Past Workshops – Fall 2017 Semester

Information about past workshops is available here.

Exploratory Data Analysis and Visualization in R


Exploratory Data Analysis (EDA) is a critical first step of data analysis. Here are some reasons why we should use EDA:

– Detecting mistakes and data cleaning.
– Shedding lights on preliminary selection of appropriate analysis methods.
– Exploring relationships among predictors and outcome variables.

This workshop will introduce several useful exploratory data analysis methods and visualization tools in R. Participants can apply these methods and tools using an insurance claim dataset we provide. No experience with coding or the R language is required.

Date: Wednesdays, November 1, 2017, 4:00PM – 5:30PM

Applied Survey Data Analysis: Methods and Implementation in R/SPSS


A lot of clients came to us for help on data that was collected from questionnaires/surveys, which reminds us the importance and usefulness of the topic – Analysis of Survey Data. We’ll start with data cleaning, briefly discuss several kinds of missing values, and imputation methods for the miss values, such as hot deck imputation, predictive mean matching and multiple imputation. Then, we’ll show the methods to check the reliability and validity of survey information, including definitions, different evaluation methods, and remedies for poor reliability. Inferences from survey data will be discussed in the last part, including topics of checking whether a result can be extended to population, and some useful categorical data analysis methods. For each part, we’ll show how to use R/SAS to conduct these calculations with some real survey data illustrations.

Date: Wednesdays, November 8, 2017, 4:00PM – 5:30PM

Variable Selection with Demos in R


The standard linear model is commonly used to describe the relationship between a response and a set of variables (predictors). It is often the case that some or many of the variables used in a linear model are in fact not associated with the response. Including such irrelevant variables leads to unnecessary complexity in the resulting model, making it more difficult to interpret. In this workshop, we will cover two types of variable selection approaches, subset section and shrinkage, which can yield better prediction accuracy and model interpretability. Various examples with demos in R will be provided to illustrate a more concrete idea of when and how one should apply each method.

Date: Wednesdays, November 15, 2017, 4:00PM – 5:30PM

Provided records »
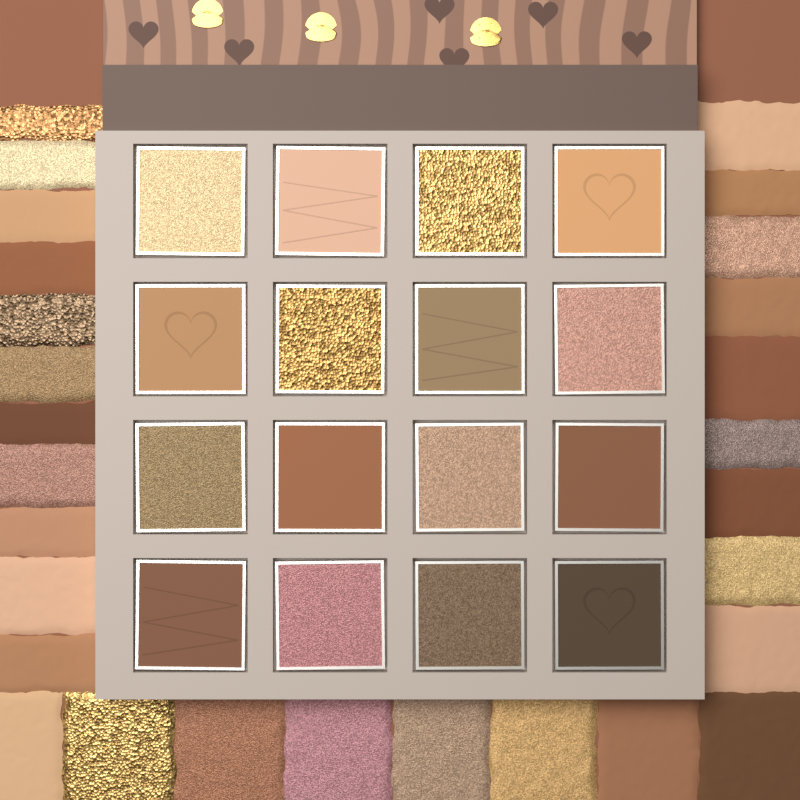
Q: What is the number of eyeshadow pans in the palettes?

...

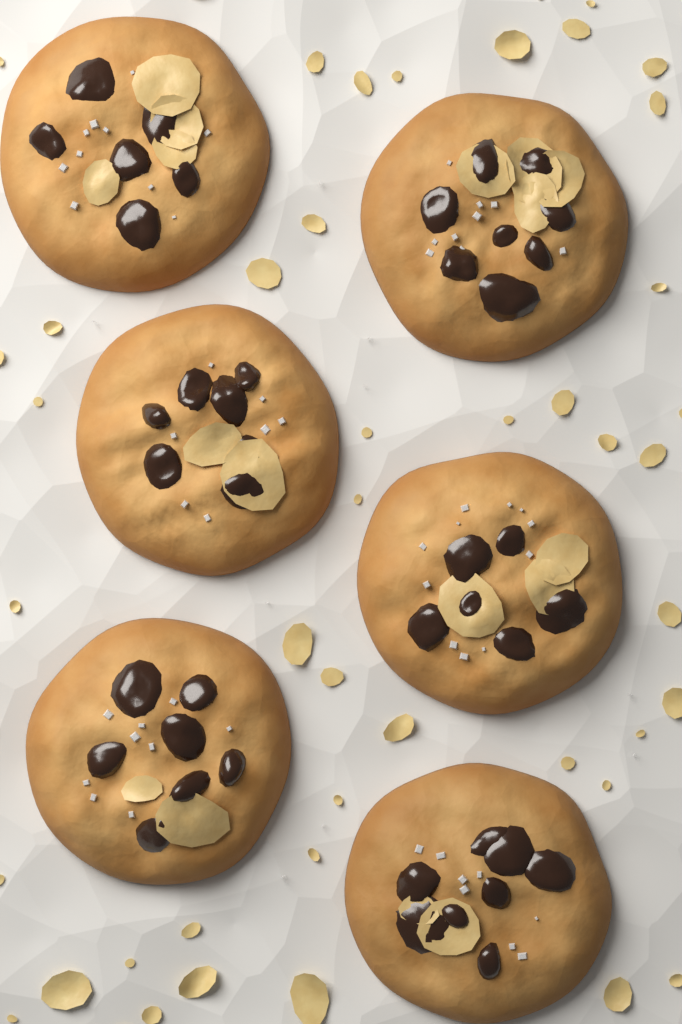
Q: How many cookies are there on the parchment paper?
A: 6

Exercise objective »
In the workshop listing, what dataset can participants use to apply the methods and tools from the exploratory data analysis workshop? The items are separate material and are not connected to the workshop listing.

Full solution »
An insurance claim dataset that the workshop provides.